O concerto de abertura será de Teresa da Palma Pereira, a 5 de julho. Apianista portuguesa irá percorrer peças de Mozart, Mendelssohn, Chopin, Liszt e Rachmaninov, assim como obras de Falla, Albéniz e Debussy. O título deste recital, “Poema”, é inspirado na peça homónima do compositor arménio Arno Babajanian, que também consta do novo álbum de Teresa da Palma Pereira e que será lançado na ocasião.
Entre repertórios associados à constante viagem humana e à poesia, esta edição do FIPO apresenta Anna Fedorova – pianista ucraniana que, desde muito cedo, demonstrou grande maturidade musical e apuro técnico, qualidades rapidamente reconhecidas pela crítica e pelo público a nível internacional.

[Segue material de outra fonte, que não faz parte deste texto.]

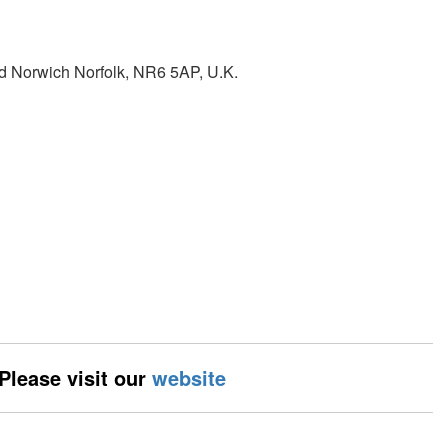
d Norwich Norfolk, NR6 5AP, U.K.
 Please visit our
website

Fedorova também organiza cursos para jovens exilados e lecionará nas masterclasses do Festival. O recital, a 12 de julho, centra-se em três intermezzos de Brahms, na sonata “Appassionata” de Beethoven e na obra “Carnaval op.9”, de Schumann, que ocupará todo o concerto após o intervalo.
Uma semana depois, a 19 de julho, atua Alexei Volodin, um dos mais reconhecidos pianistas da atualidade, aclamado tanto pela sua sensibilidade como pela técnica irrepreensível. O pianista russo possui um repertório extenso e diversificado que vai de Beethoven e Brahms a Gershwin, Schedrin e Medtner, passando por Tchaikovsky, Rachmaninov, Prokofiev e Scriabin. Para o FIPO 2026 escolheu interpretar Beethoven, Tchaikovsky e Liszt. Já o pianista cazaque Alim Beisembayev, de 28 anos – que venceu o Concurso Internacional de Piano de Leeds em 2021 –, começará pelo “Momento Musical” e pela Fantasia “Wanderer” de Schubert, peça que remete para a viagem interior e a deambulação poética, a que se seguirá Sonata em Si menor de Liszt. O recital terá lugar a 26 de julho.
Sempre às 18h00, mas excecionalmente a um sábado, 1 de agosto, Yoav Levanon regressa ao FIPO para homenagear o espírito de Horowitz e tocar Scarlatti, Beethoven, Scriabin, Liszt e Rachmaninov. O Festival encerra a 2 de agosto, com um concerto do pianista inglês Paul Lewis, um dos mais reputados intérpretes de repertório de piano da Europa Central. No programa estão Mozart (Sonatas nº. 17 e 13), Schubert (3 Klavierstücke) e Chopin (Polonaise e Noturnos).
A 9ª edição do FIPO será ainda palco de uma homenagem à pianista portuguesa Maria João Pires, eleita pela Direção da Academia de Música Flor da Murta como personalidade musical do ano de 2026. Tal como dará continuidade às masterclasses internacionais, orientadas por Anna Fedorova e por Teresa da Palma Pereira, também diretora artística do Festival. No final das mesmas, e tal como tem acontecido nas edições anteriores, serão revelados jovens pianistas de várias nacionalidades.
“As plateias vão voltar a juntar uma mistura de melómanos de todas as idades, jovens profissionais em início de carreira e músicos amadores”, realça Teresa da Palma Pereira, antes de recordar que o Festival Internacional de Piano de Oeiras nasceu em 2017 “da ânsia, da necessidade espiritual de reduzir o excesso de som da vida quotidiana e ouvir, em todas as nuances, o instrumento que condensa em si a diversidade humana de forma mais sincera e despojada.”